Reproduce all entries below verbatim. Skip the pictures.

EXERCISE MATERIALS: Begin

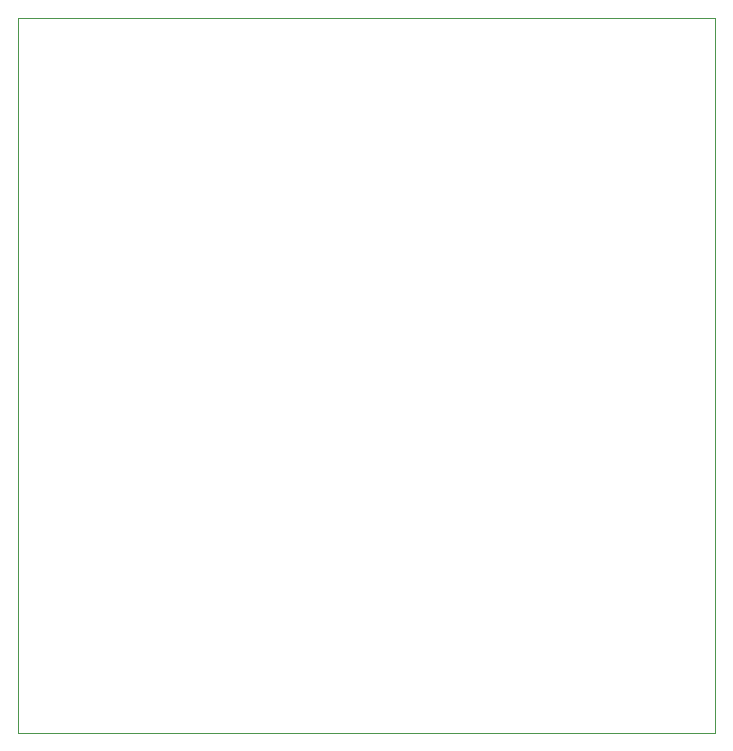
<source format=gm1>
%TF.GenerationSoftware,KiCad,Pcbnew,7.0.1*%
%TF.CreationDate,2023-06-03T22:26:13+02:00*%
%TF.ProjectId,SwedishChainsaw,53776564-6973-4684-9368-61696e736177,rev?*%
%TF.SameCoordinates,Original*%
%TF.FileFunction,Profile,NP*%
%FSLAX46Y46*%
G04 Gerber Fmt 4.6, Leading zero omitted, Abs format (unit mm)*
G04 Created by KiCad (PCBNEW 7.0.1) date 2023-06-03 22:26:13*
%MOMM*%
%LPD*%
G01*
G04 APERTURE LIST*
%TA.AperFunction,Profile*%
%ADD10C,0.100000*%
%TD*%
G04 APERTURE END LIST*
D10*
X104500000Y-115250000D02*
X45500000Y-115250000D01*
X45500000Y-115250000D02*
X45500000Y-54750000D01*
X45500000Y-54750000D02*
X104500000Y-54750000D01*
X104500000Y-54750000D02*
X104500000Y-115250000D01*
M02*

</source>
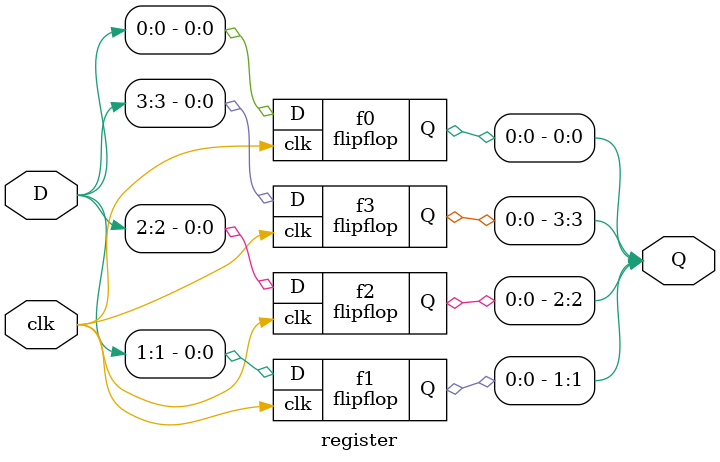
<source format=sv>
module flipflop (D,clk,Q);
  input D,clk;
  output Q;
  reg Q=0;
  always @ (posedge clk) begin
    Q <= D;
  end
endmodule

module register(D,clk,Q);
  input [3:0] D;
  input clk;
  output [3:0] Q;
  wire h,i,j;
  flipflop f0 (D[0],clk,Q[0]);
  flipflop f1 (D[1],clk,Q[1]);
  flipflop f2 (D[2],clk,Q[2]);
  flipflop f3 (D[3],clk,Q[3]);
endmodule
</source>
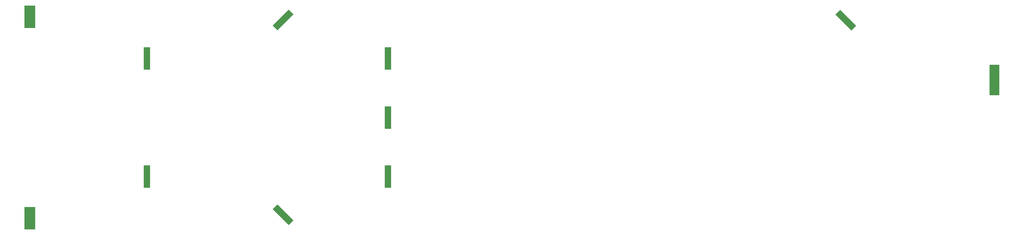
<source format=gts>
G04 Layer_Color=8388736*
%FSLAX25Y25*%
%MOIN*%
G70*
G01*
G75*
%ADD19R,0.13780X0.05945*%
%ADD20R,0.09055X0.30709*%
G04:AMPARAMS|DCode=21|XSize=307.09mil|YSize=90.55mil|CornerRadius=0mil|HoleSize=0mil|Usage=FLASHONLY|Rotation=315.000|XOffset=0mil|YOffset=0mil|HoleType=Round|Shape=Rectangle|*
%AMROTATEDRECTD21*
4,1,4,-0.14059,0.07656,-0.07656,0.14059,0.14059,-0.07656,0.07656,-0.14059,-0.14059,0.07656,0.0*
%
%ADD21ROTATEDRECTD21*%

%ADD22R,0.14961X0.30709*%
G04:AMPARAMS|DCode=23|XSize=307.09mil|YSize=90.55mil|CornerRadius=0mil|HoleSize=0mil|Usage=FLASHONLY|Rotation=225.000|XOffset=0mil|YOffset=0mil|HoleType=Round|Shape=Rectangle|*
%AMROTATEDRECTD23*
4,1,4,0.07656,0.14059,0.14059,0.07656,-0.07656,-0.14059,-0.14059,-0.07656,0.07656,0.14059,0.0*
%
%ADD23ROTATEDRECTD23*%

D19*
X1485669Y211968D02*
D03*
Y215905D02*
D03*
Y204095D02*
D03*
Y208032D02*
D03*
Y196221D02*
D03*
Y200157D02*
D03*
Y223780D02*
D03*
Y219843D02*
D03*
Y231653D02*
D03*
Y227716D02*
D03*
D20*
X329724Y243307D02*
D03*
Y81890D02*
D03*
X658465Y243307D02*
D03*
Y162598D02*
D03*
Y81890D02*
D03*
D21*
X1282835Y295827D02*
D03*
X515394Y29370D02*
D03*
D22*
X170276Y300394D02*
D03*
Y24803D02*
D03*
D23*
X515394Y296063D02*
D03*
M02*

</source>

EXERCISE MATERIALS: End

### EXPECTED ANSWER
<source format=gm1>
%TF.GenerationSoftware,KiCad,Pcbnew,7.0.1*%
%TF.CreationDate,2023-06-03T22:26:13+02:00*%
%TF.ProjectId,SwedishChainsaw,53776564-6973-4684-9368-61696e736177,rev?*%
%TF.SameCoordinates,Original*%
%TF.FileFunction,Profile,NP*%
%FSLAX46Y46*%
G04 Gerber Fmt 4.6, Leading zero omitted, Abs format (unit mm)*
G04 Created by KiCad (PCBNEW 7.0.1) date 2023-06-03 22:26:13*
%MOMM*%
%LPD*%
G01*
G04 APERTURE LIST*
%TA.AperFunction,Profile*%
%ADD10C,0.100000*%
%TD*%
G04 APERTURE END LIST*
D10*
X104500000Y-115250000D02*
X45500000Y-115250000D01*
X45500000Y-115250000D02*
X45500000Y-54750000D01*
X45500000Y-54750000D02*
X104500000Y-54750000D01*
X104500000Y-54750000D02*
X104500000Y-115250000D01*
M02*

</source>
<source format=sv>
module flipflop (D,clk,Q);
  input D,clk;
  output Q;
  reg Q=0;
  always @ (posedge clk) begin
    Q <= D;
  end
endmodule

module register(D,clk,Q);
  input [3:0] D;
  input clk;
  output [3:0] Q;
  wire h,i,j;
  flipflop f0 (D[0],clk,Q[0]);
  flipflop f1 (D[1],clk,Q[1]);
  flipflop f2 (D[2],clk,Q[2]);
  flipflop f3 (D[3],clk,Q[3]);
endmodule
</source>
<source format=gts>
G04 Layer_Color=8388736*
%FSLAX25Y25*%
%MOIN*%
G70*
G01*
G75*
%ADD19R,0.13780X0.05945*%
%ADD20R,0.09055X0.30709*%
G04:AMPARAMS|DCode=21|XSize=307.09mil|YSize=90.55mil|CornerRadius=0mil|HoleSize=0mil|Usage=FLASHONLY|Rotation=315.000|XOffset=0mil|YOffset=0mil|HoleType=Round|Shape=Rectangle|*
%AMROTATEDRECTD21*
4,1,4,-0.14059,0.07656,-0.07656,0.14059,0.14059,-0.07656,0.07656,-0.14059,-0.14059,0.07656,0.0*
%
%ADD21ROTATEDRECTD21*%

%ADD22R,0.14961X0.30709*%
G04:AMPARAMS|DCode=23|XSize=307.09mil|YSize=90.55mil|CornerRadius=0mil|HoleSize=0mil|Usage=FLASHONLY|Rotation=225.000|XOffset=0mil|YOffset=0mil|HoleType=Round|Shape=Rectangle|*
%AMROTATEDRECTD23*
4,1,4,0.07656,0.14059,0.14059,0.07656,-0.07656,-0.14059,-0.14059,-0.07656,0.07656,0.14059,0.0*
%
%ADD23ROTATEDRECTD23*%

D19*
X1485669Y211968D02*
D03*
Y215905D02*
D03*
Y204095D02*
D03*
Y208032D02*
D03*
Y196221D02*
D03*
Y200157D02*
D03*
Y223780D02*
D03*
Y219843D02*
D03*
Y231653D02*
D03*
Y227716D02*
D03*
D20*
X329724Y243307D02*
D03*
Y81890D02*
D03*
X658465Y243307D02*
D03*
Y162598D02*
D03*
Y81890D02*
D03*
D21*
X1282835Y295827D02*
D03*
X515394Y29370D02*
D03*
D22*
X170276Y300394D02*
D03*
Y24803D02*
D03*
D23*
X515394Y296063D02*
D03*
M02*

</source>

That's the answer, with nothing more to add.